Have you ever made your own wine from a wine kit? Have you ever fancied going several steps further and making your own Champagne? Well – you can’t! At least, you can’t do so unless you live in a specific region of eastern France to the south of the city of Rheims. You might be able to make sparkling wine elsewhere, but unless it is produced in the Champagne region it cannot be called Champagne.
And even if it was not illegal to make the stuff anywhere else, do you really know how to make it? When you know all the steps involved, you should not be surprised at just how expensive it is.
Three varieties of grape are used for making Champagne – Pinot Noir, Meunier and Chardonnay. They are grown in three distinct areas on the chalky soils of the region, which are noted for their hot summers and cold winters. Blends are made from the produce of several vineyards.
The secret of making Champagne is the “méthode champenoise”, which was supposedly invented in the 17th century by a Benedictine monk named Dom Perignon. At heart, the method involves two periods of fermentation, the second being inside the bottle. And that is where the fun starts!
The secondary fermentation requires the bottles to be corked and placed on sloping racks, where they are turned and shaken slightly every day. This is known as rémuage. The process originally meant that workers had to do this manually as they walked along the rows of possibly thousands of bottles, and this had to be done for anything between six months and several years. However, modern production allows for remuage to be done mechanically under computer control – the quality of the wine under this speeded-up process does not appear to have been unduly affected.

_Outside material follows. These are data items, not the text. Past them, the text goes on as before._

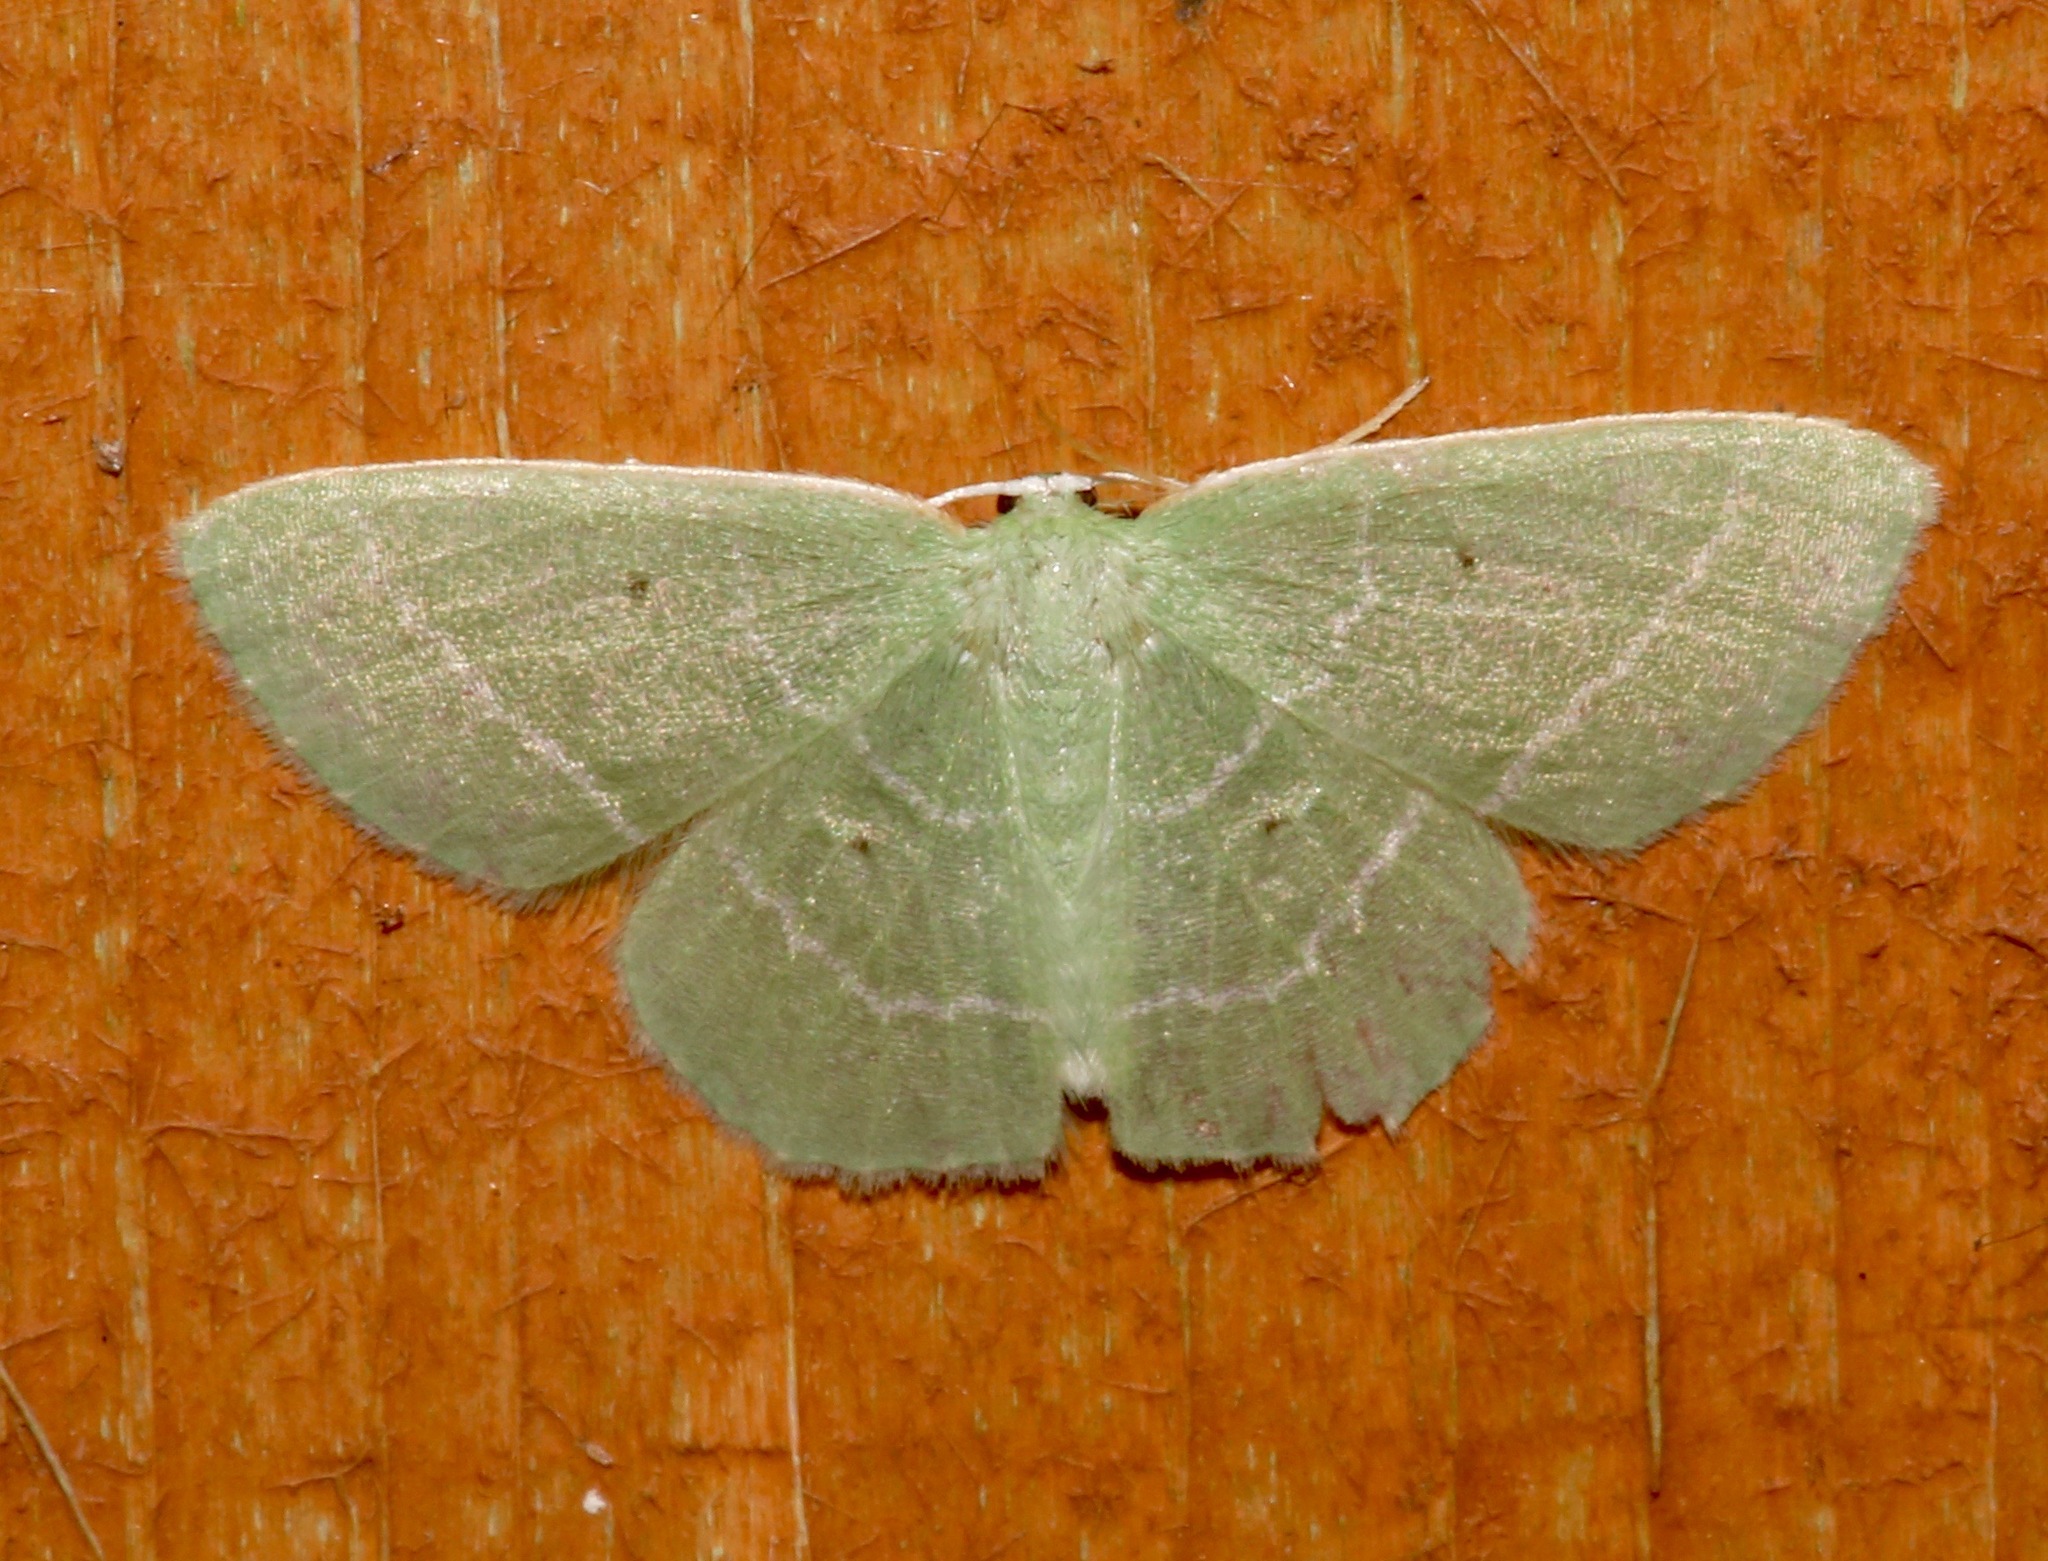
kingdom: Animalia
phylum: Arthropoda
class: Insecta
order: Lepidoptera
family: Geometridae
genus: Nemoria
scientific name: Nemoria elfa
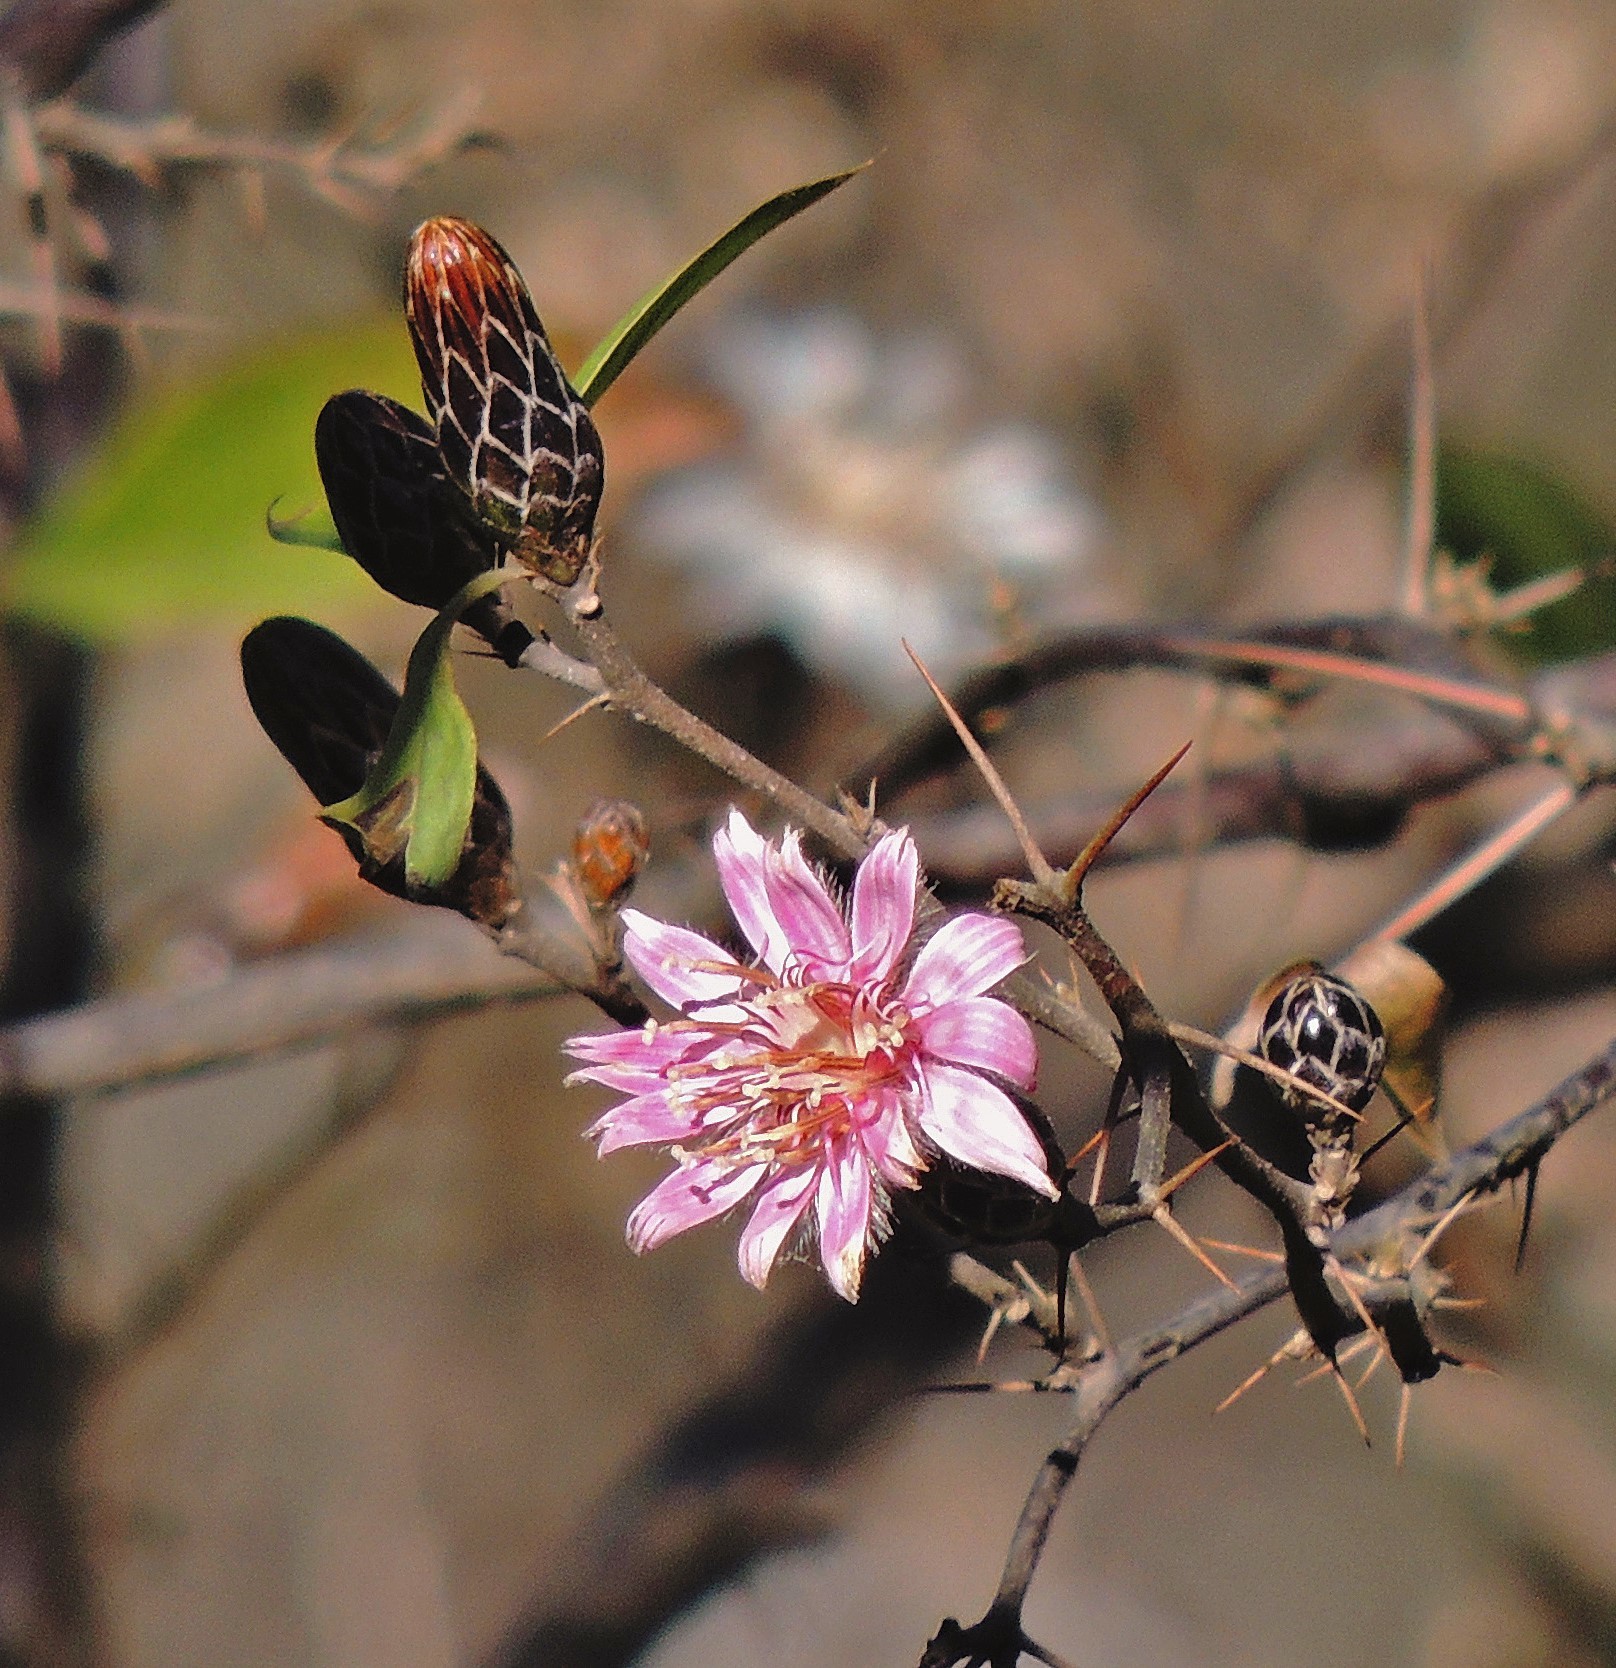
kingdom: Plantae
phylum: Tracheophyta
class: Magnoliopsida
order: Asterales
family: Asteraceae
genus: Barnadesia
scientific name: Barnadesia odorata
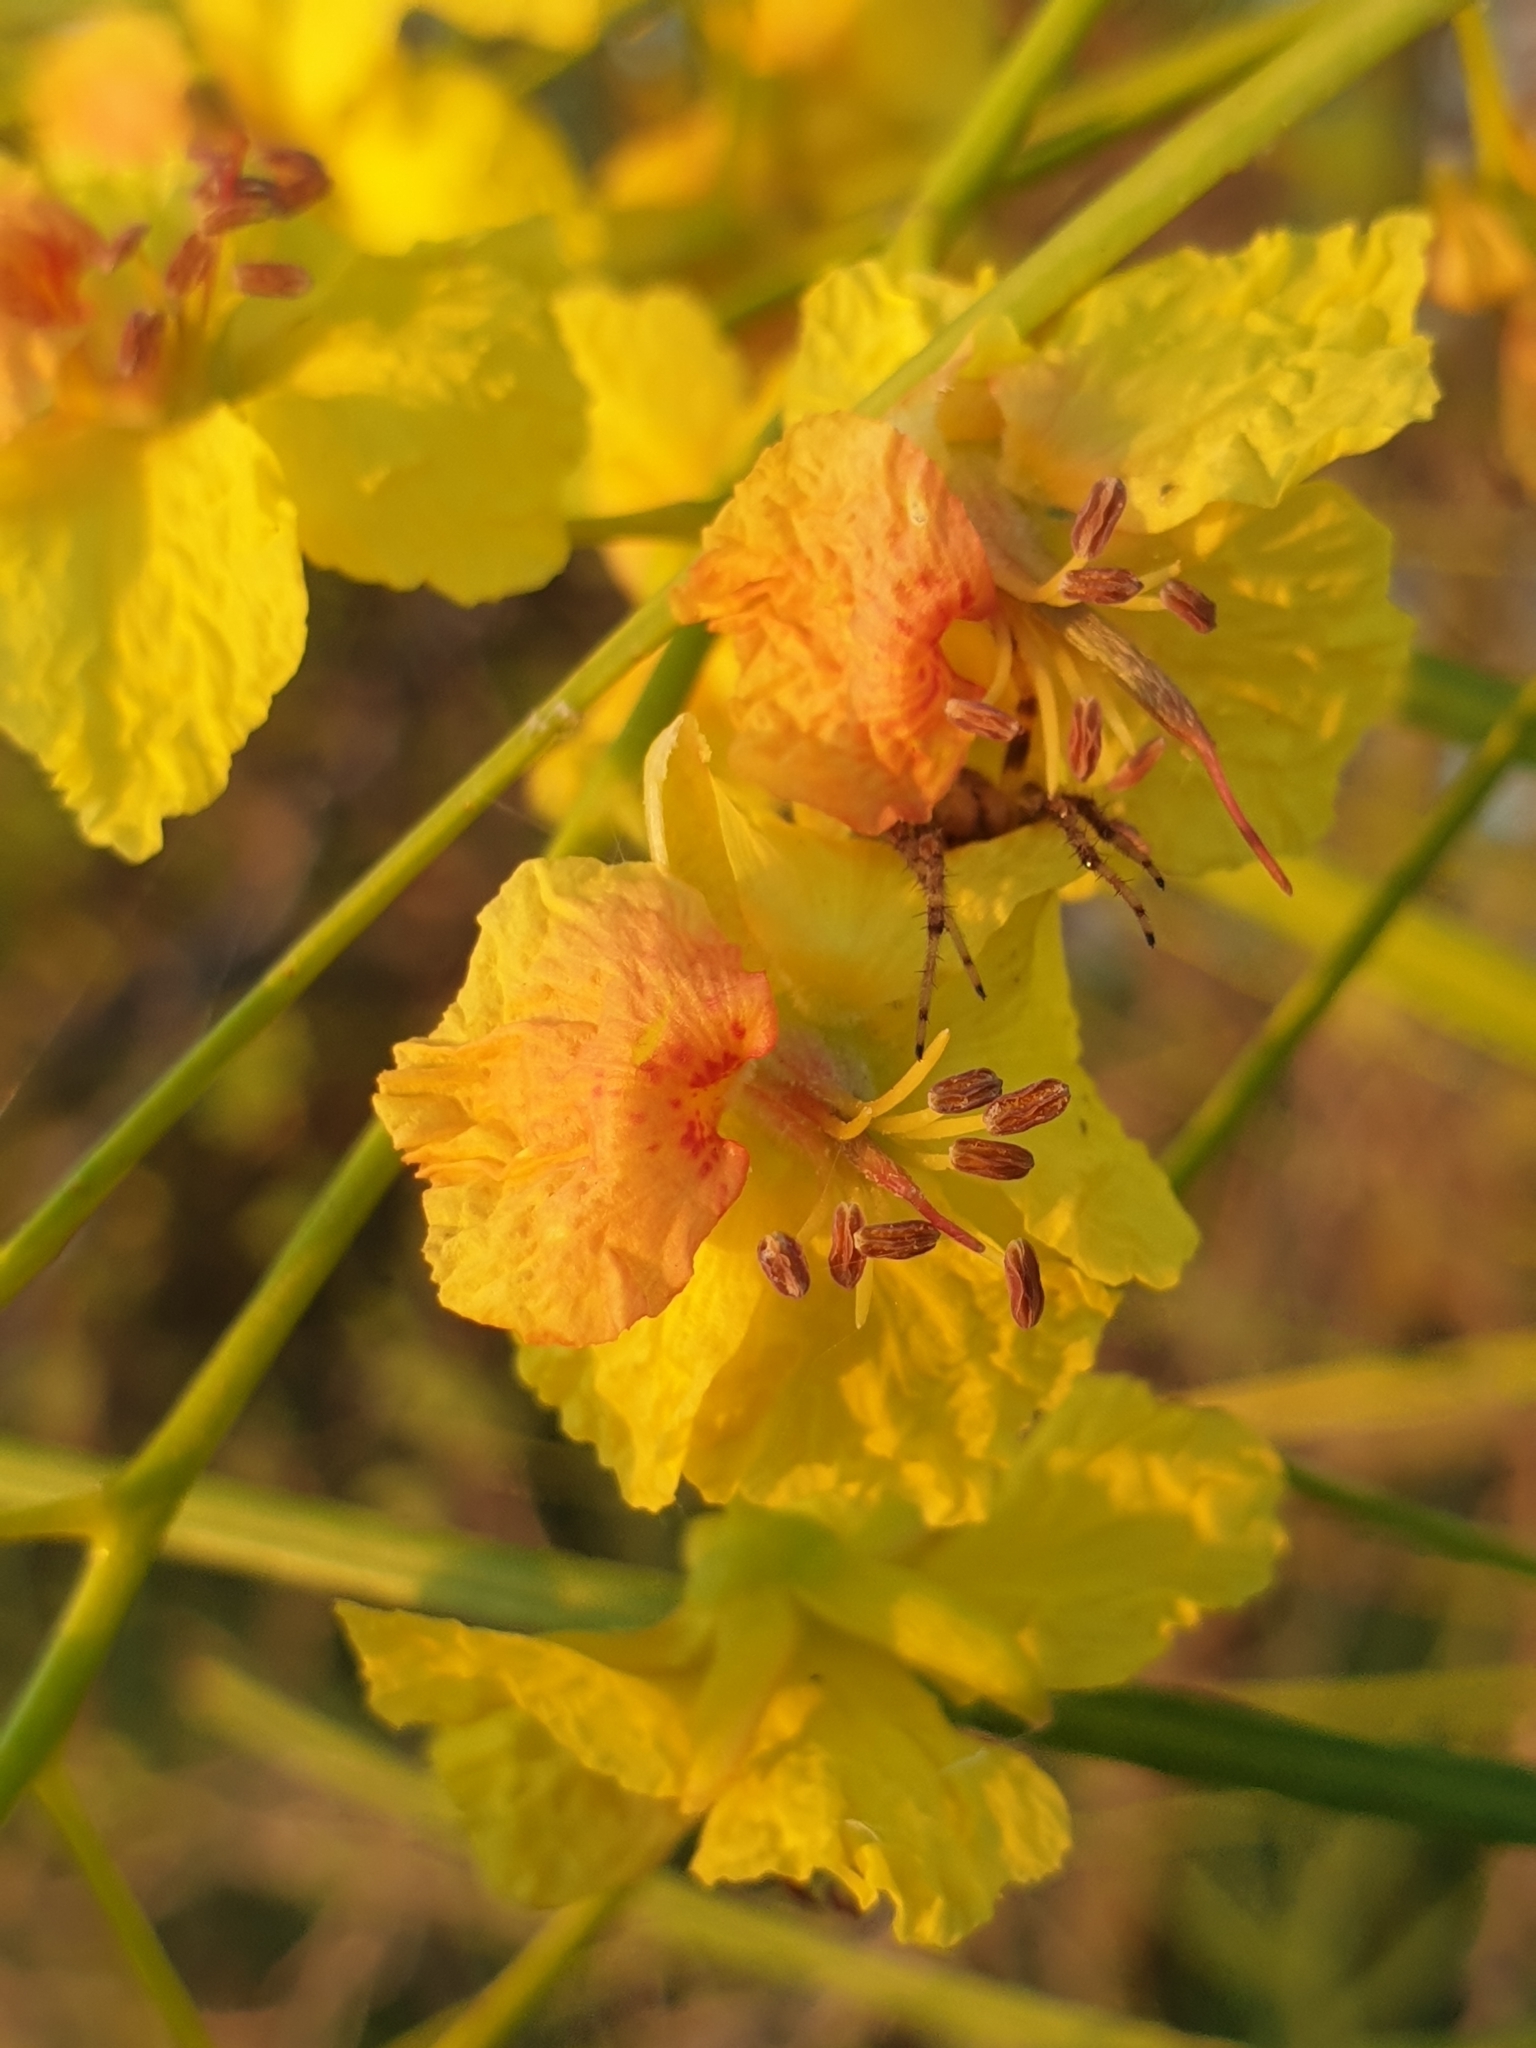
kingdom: Plantae
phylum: Tracheophyta
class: Magnoliopsida
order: Fabales
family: Fabaceae
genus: Parkinsonia
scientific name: Parkinsonia aculeata
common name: Jerusalem thorn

When rémuage is complete, the bottles are stood upright and upside-down so that any deposit collects on the corks. They are then placed in frozen brine so that the deposit forms a solid plug that is then removed with the corks.
This has to be done so that cane-sugar syrup can be added before the bottles are re-corked. The amount of syrup determines the sweetness or otherwise of the wine. Add little or no syrup and you have “brut” or extra dry Champagne. The other common varieties are “sec” (dry) and “demi-sec” which is actually quite sweet.
When the bottles return to their original temperature they are allowed to stand and achieve their final “fizz”
So – do you still want to make your own? Or will you stick to the wine kit and bite the financial bullet when you want proper Champers?